Career highlights and awards
- All-Star (1970);

= Wayne Simpson =

American baseball player (1948–2024)

Wayne Kirby Simpson (December 2, 1948 – December 12, 2024) was an American professional baseball player who pitched in the Major Leagues from 1970 to 1975 and in 1977. He played for the Cincinnati Reds, Kansas City Royals, Philadelphia Phillies, and California Angels. Hank Aaron got his 3,000th career hit off Simpson.

In 1967, as a high school senior at Centennial High School in Compton, California, Simpson was drafted in the first round in the June MLB draft by the Cincinnati Reds with the 8th overall pick. Simpson at 6-foot-3, 220 pounds, was a big, hard thrower, but his minor league seasons were plagued by wildness. In three minor league seasons, Simpson had 298 walks, 66 wild pitches, and hit 26 batters in just 432 total innings pitched.

In the winter of 1969–1970, while pitching winter ball in Puerto Rico, Simpson harnessed his control and blossomed as a pitcher. However, his heavy workload there contributed to his later shoulder problems.

Simpson made the Reds as a 21-year-old rookie to start the 1970 season. There he had the luxury of working with Gold Glove winning catcher Johnny Bench. Simpson was a revelation. After going 7–13 in 1969 for the Reds' Triple A farm team in Indianapolis, he was almost unbeatable for the Reds. Simpson has the highest Game Score (85) in Reds history for a pitching debut, April 9, 1970. He began the year by winning 13 of his first 14 decisions (the loss came when a dropped pop fly allowed two unearned runs), including tossing a one-hitter, a two-hitter, and a three-hitter, in helping the Reds to a 70–30 start. Simpson was the only rookie pitcher selected for the 1970 Major League Baseball All-Star Game, though he didn't pitch.

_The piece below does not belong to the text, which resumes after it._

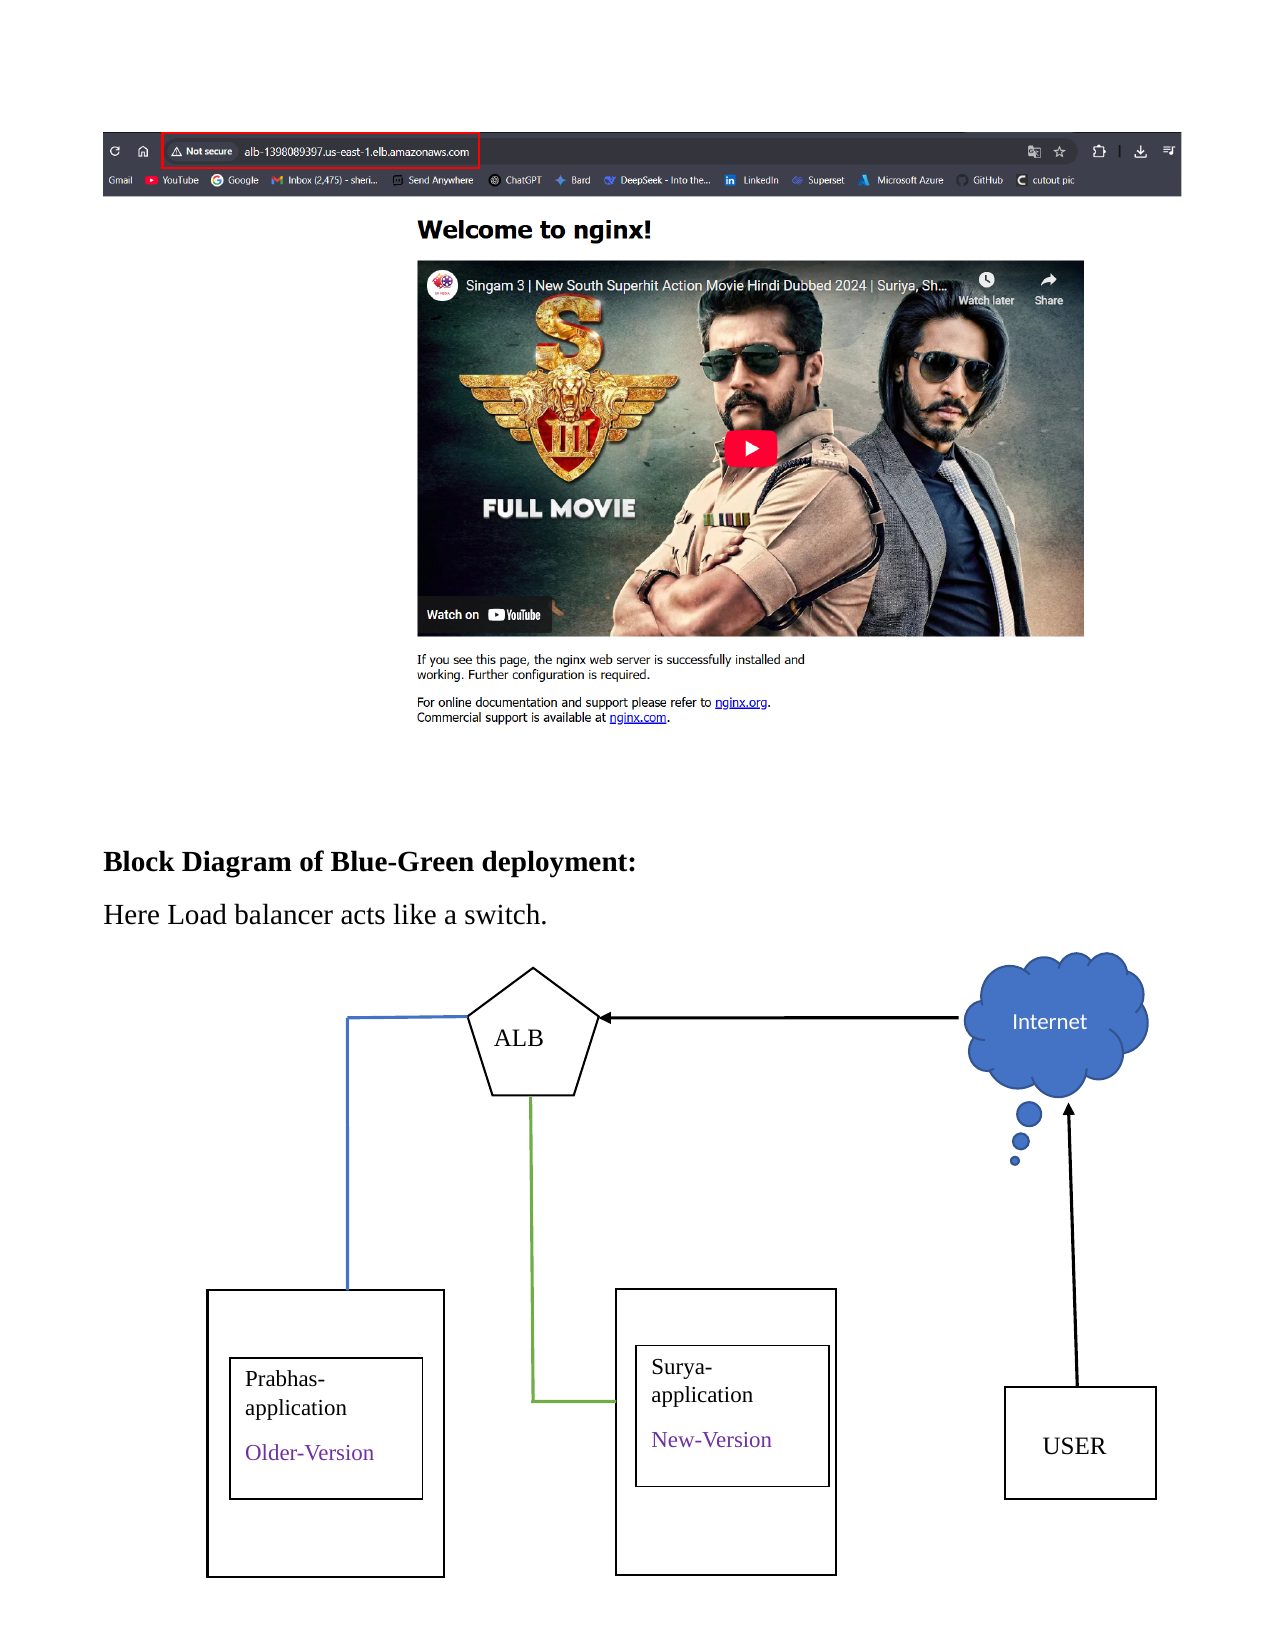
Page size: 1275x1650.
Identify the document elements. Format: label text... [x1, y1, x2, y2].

In the days before young pitchers were kept on strict "pitch counts," Simpson often threw a high number of pitches per game, (100–130). Though he was more consistently around the plate than he was as a minor leaguer, Simpson still averaged about four walks and six strikeouts per nine innings. His earned run average stayed below 3.00 for most of the season. Simpson had 14 wins by July 26. He blew out his rotator cuff on July 31, yet despite the severity of the injury, he tried to get back in action twice (on August 14 and September 13).

Cincinnati made it to the World Series in 1970, but Simpson did not pitch in the postseason. He finished the season with a 14–3 record and a 3.02 earned run average.

Simpson's injury predated, by several years, the early examples of rotator cuff surgery, the progress of which has helped at least some major league pitchers effectively recover from such a setback. He was traded along with Hal McRae to the Royals for Roger Nelson and Richie Scheinblum on December 1, 1972. Simpson pitched another six seasons in the majors after his brilliant rookie season, but was never able to regain the same velocity and effectiveness.

Simpson finished his career in Mexico, where he developed thoracic outlet syndrome, which threatened him with the loss of his pitching arm and even his life. However, he recovered, though he endured several corrective procedures.

Simpson died on December 12, 2024, at the age of 76.